MADISON — Monthly water bills for average residential customers of the village of Oliver will increase by nearly $37 or, 118%, according to a rate order issued Wednesday, May 12, by the Public Service Commission.
Average residential customers currently paying $30.88 monthly for 3,000 gallons of water will pay $67.35 under the new rates.
The village board is scheduled to meet May 25 and is expected to determine when the new rates will take effect, Village Clerk Julie Abraham said.
The village has four categories of residential customers, defined by the amount of water consumed, and rates for the varying categories will increase by 104%-158%.
Rates for the two commercial customer categories will increase by 141% or 156% and public authority customer rates will increase by 40%.
ADVERTISEMENT
Rates are based on the cost of serving each customer category. However, an individual customer’s bill may not necessarily equal the overall percentage increase of the associated customer category. Instead, it will depend on the amount of water the customer used.
The PSC presented the proposed rates to the village prior to the April 21 public hearing and it had no objection.
The PSC has authorized a Public Fire Protection Charge on water bills, which is typically used to recover the cost of fire hydrant maintenance and the cost of water used to fight fires.
Last year, the total PFPC was $6,432. The village informed the PSC in December that the fire department couldn’t use the fire hydrants directly for firefighting and instead uses the hydrants to fill a truck with a 1,000-gallon tank which is transported to fires.
The PSC order eliminated the PFPC in the rate order and rolled recovery of the utility’s costs associated with firefighting into the overall rate structure.
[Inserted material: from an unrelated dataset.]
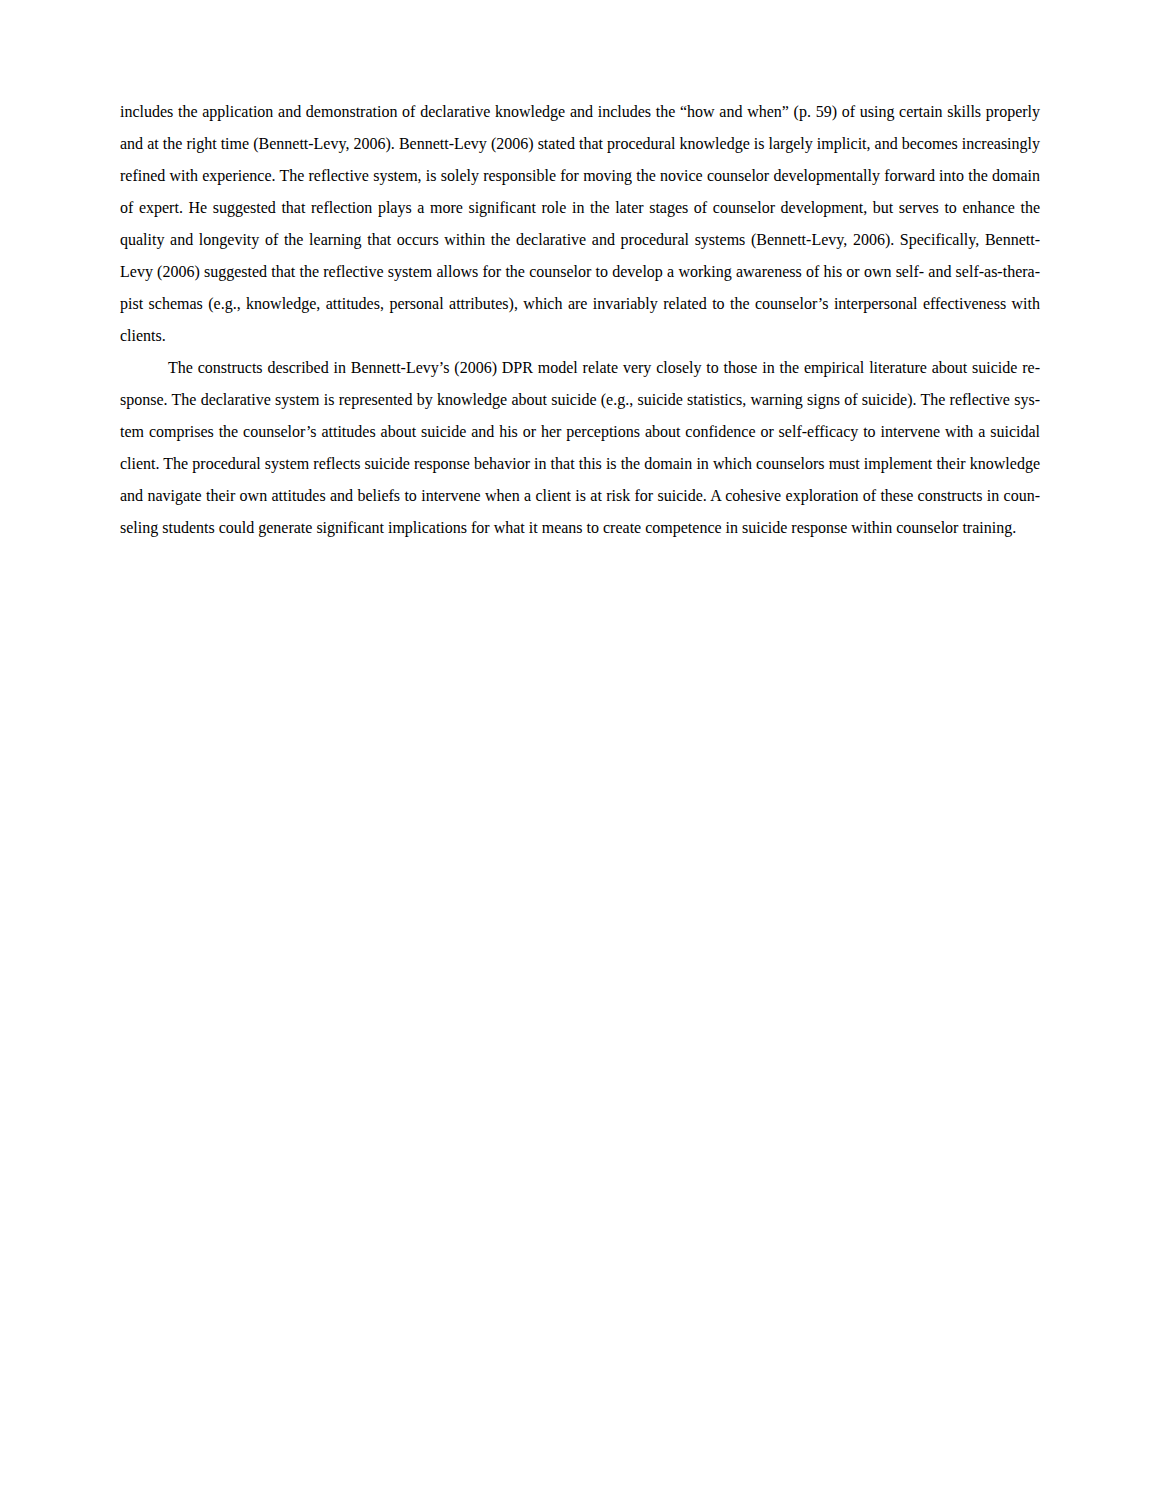includes the application and demonstration of declarative knowledge and includes the “how and when” (p. 59) of using certain skills properly and at the right time (Bennett-Levy, 2006). Bennett-Levy (2006) stated that procedural knowledge is largely implicit, and becomes increasingly refined with experience. The reflective system, is solely responsible for moving the novice counselor developmentally forward into the domain of expert. He suggested that reflection plays a more significant role in the later stages of counselor development, but serves to enhance the quality and longevity of the learning that occurs within the declarative and procedural systems (Bennett-Levy, 2006). Specifically, Bennett-Levy (2006) suggested that the reflective system allows for the counselor to develop a working awareness of his or own self- and self-as-therapist schemas (e.g., knowledge, attitudes, personal attributes), which are invariably related to the counselor’s interpersonal effectiveness with clients.
The constructs described in Bennett-Levy’s (2006) DPR model relate very closely to those in the empirical literature about suicide response. The declarative system is represented by knowledge about suicide (e.g., suicide statistics, warning signs of suicide). The reflective system comprises the counselor’s attitudes about suicide and his or her perceptions about confidence or self-efficacy to intervene with a suicidal client. The procedural system reflects suicide response behavior in that this is the domain in which counselors must implement their knowledge and navigate their own attitudes and beliefs to intervene when a client is at risk for suicide. A cohesive exploration of these constructs in counseling students could generate significant implications for what it means to create competence in suicide response within counselor training.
The water utility had been operating in the red in recent years, due partly to the cost of repairing a water main break in 2018, Abraham said. The utility borrowed from the village’s general fund to cover the revenue shortfall.
Revenue from the new rates will allow the utility to repay the village’s general fund and meet ongoing operating costs, she said.
Without new rates, the PSC projected the utility would finish 2021 with an $11,670 income deficit. The new rates should boost revenue by $13,500 to $37,455, and after expenses of $35,625 yield a net income of $1,830, according the PSC.
ADVERTISEMENT
The village hadn’t filed a rate case since 2013. Concerned about the utility operating in the red for a few years, the PSC, in September, asked the village to file a new rate case.
The rate request anticipated recovering the cost to finance replacement of all the water mains in the distribution system and the well pump.
“The pump was installed in 1957 and the few mains we have are also aging,” Abraham said.
However, the village decided to postpone replacing much of the water system’s infrastructure after learning the impact the estimated $800,000 project would have on rates, plus the expense of pulling the utility out of the red, Abraham said.
“That’s a lot of money for a system with only 47 hookups,” she said.
The village’s engineers and the PSC are meeting about the main and well pump project and Abraham said that will likely result in filing another rate case in the near future to recover the cost.